Lab: Firewalls, and Network Vulnerability Scanners

The topic and list of required readings are below.

week and date Book Topic and Required Reading
week 1, Jan 24th Course Overview and Introduction to Network Security [slides on blackboard]
week 2, Jan 31st chapter 23 Firewalls [slides on blackboard]

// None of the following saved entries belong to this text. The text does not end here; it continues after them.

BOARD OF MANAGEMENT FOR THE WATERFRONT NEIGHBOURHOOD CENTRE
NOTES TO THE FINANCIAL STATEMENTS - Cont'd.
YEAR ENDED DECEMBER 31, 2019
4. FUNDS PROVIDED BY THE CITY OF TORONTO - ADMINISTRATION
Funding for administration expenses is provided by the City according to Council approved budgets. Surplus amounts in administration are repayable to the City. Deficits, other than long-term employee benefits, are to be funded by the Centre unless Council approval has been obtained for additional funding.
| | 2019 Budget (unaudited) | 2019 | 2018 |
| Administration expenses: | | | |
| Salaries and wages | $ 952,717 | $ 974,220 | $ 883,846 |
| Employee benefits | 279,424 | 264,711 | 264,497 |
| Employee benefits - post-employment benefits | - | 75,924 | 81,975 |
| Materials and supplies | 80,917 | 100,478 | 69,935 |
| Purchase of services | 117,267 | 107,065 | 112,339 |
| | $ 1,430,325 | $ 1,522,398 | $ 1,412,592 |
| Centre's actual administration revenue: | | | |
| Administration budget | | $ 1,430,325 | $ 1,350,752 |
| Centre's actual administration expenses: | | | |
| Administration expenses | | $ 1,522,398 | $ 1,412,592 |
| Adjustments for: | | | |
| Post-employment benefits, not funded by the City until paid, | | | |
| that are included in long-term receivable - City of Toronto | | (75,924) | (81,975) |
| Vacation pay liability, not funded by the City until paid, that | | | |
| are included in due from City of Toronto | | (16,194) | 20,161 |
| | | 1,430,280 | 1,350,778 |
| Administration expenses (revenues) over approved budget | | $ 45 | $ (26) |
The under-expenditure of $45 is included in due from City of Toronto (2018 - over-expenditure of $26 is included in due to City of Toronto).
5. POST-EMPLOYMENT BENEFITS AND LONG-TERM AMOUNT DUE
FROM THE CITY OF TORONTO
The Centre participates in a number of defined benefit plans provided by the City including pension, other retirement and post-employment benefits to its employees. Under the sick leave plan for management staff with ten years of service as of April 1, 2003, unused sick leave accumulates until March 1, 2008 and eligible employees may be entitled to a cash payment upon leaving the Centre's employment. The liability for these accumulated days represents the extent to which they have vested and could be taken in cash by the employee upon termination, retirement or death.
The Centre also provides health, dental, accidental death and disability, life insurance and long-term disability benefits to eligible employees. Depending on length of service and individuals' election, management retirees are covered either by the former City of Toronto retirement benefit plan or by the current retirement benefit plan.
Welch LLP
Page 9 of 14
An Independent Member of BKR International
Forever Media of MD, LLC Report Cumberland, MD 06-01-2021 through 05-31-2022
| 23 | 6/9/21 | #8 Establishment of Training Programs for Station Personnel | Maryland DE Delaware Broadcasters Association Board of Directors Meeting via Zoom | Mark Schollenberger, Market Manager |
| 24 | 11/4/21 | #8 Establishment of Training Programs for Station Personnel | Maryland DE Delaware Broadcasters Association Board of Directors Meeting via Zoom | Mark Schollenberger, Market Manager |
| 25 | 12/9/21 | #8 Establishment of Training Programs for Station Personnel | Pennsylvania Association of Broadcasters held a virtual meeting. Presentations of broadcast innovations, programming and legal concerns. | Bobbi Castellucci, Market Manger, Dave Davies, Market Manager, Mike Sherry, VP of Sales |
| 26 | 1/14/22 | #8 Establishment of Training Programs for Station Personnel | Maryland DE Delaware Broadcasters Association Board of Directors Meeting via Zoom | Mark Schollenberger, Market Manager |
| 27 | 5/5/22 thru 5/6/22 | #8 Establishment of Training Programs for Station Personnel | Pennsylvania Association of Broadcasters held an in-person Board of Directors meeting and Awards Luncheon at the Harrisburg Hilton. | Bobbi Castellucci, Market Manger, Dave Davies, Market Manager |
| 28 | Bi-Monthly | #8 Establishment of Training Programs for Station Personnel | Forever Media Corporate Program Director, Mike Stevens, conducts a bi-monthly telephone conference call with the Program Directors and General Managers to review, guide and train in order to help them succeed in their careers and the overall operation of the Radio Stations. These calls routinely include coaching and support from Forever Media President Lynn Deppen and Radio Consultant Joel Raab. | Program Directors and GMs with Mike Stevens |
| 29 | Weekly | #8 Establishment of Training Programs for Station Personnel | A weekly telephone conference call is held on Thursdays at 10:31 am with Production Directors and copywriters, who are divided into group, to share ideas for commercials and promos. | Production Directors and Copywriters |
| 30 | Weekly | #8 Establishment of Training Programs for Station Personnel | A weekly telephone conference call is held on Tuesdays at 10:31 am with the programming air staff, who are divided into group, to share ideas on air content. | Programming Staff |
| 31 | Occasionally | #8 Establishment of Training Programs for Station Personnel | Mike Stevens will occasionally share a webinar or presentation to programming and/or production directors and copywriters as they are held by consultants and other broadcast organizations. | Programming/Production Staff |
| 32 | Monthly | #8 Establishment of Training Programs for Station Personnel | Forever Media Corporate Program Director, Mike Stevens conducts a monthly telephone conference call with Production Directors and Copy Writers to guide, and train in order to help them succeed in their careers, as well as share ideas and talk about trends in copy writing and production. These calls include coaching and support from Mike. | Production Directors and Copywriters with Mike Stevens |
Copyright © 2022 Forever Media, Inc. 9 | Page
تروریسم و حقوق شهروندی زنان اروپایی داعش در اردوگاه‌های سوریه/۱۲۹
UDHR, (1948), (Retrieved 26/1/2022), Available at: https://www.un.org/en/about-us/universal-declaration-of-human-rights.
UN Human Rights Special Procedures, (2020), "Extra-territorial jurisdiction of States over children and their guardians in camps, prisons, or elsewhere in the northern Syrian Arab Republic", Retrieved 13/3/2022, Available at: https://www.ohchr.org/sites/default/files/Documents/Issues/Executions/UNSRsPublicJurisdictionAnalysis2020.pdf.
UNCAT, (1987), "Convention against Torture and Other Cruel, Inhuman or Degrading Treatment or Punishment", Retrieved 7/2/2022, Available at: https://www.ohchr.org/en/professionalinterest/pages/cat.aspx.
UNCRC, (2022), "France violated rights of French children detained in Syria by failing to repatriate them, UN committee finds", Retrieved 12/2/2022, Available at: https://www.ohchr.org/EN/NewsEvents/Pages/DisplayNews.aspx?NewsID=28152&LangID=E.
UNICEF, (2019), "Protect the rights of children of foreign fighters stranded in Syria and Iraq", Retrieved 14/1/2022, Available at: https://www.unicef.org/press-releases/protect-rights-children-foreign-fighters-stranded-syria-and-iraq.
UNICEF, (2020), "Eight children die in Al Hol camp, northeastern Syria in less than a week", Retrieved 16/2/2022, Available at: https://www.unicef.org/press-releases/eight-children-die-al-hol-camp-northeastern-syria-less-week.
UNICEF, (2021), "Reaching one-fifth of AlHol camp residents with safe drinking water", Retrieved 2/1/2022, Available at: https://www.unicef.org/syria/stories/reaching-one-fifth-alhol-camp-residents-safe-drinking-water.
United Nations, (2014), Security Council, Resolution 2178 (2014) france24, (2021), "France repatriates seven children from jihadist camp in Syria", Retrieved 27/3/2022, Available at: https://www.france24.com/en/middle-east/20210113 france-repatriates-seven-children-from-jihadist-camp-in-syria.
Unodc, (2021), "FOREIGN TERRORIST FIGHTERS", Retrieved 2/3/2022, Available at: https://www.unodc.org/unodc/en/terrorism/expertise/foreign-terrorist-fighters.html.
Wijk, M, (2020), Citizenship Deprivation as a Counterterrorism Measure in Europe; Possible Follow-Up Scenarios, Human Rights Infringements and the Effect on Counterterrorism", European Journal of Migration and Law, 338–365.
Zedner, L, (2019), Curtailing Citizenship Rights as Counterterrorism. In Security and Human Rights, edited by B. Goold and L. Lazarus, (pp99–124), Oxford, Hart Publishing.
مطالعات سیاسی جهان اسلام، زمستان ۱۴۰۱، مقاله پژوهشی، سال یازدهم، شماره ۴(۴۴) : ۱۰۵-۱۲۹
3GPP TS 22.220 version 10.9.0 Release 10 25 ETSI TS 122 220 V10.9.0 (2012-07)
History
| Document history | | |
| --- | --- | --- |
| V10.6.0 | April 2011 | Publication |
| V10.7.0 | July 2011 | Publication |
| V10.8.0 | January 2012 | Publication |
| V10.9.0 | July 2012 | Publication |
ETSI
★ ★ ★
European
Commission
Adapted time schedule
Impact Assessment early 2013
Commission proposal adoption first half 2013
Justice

Chapman, "Network (In)Security Through IP Packet Filtering"
week 3, Feb 7th Malware [slides on blackboard]
The Crimeware Landscape: Malware, Phishing, Identity Theft and Beyond, DHS, SRI, APWG Report, October 2006
THE PARTNERKA . WHAT IS IT, AND WHY SHOULD YOU CARE?, Dmitry Samosseiko, SophosLabs tech report 2009
The Underground Economy of Spam: A Botmaster.s Perspective of Coordinating Large-Scale Spam Campaigns, Brett Stone-Grossx, Thorsten Holzz, Gianluca Stringhinix, and Giovanni Vigna, LEET 2011
Measuring Pay-per-Install: The Commoditization of Malware Distribution, Juan Caballero, Chris Grier, Christian Kreibich, Vern Paxson, Usenix Security 2011
HW1 Due
week 4, Feb 14th chapters 4,5,6 Guest Lecuter: Professor Angelos Stavrou
week 5, Feb 21st Intrusion Detection Systems [slides on blackboard]
Lab: IDS/Network Sniffers [instructions on blackboard under assignments]
week 6, Feb 28th Chapters 17,18,19 Virtual Private Networks (IPsec/IKE)
week 7, Mar 6th DNS Security
Routing Protocol Security (BGP)
week 8, Mar 13th Spring Break
week 9, Mar 20th DDoS Attacks and Mitigation
Lab:Firewalls/Network Scanners
week 10, Mar 27th Chapters 20,25 Email Security
Midterm Review
week 11, Apr 3rd Midterm
week 12, Apr 10th Wireless Security
Embedded Device Security
week 13, Apr 17th Privacy/Anonymity
Cloud Security
week 14, Apr 24th LDAP/OAuth
Web Security
week 15, May 1st TBD (Possible topics Browser Security Models, HCI and Network Security, Cellular Network Security)
Final May 15th 4:30-7:15 Final Project Presentations

Honor Code:

Please read and adhere to the University's Academic Honesty Page, GMU Honor Code, CS Department Honor Code

Disability Statement:

If you have a documented learning disability or other condition that may affect academic performance you should:
1) Make sure this documentation is on file with the Office of Disability Services.
All academic accommodations must be arranged through the ODS.
2) Talk with me to discuss your accommodation needs.

Other Usefull Resources:

Writing Center: A114 Robinson Hall; (703) 993-1200;
University Libraries: .Ask a Librarian.
Counseling and Phychological Services (CAPS): (703) 993-2380;
University Policies: The University Catalog,, is the central resource for university policies affecting student, faculty, and staff conduct in university affairs.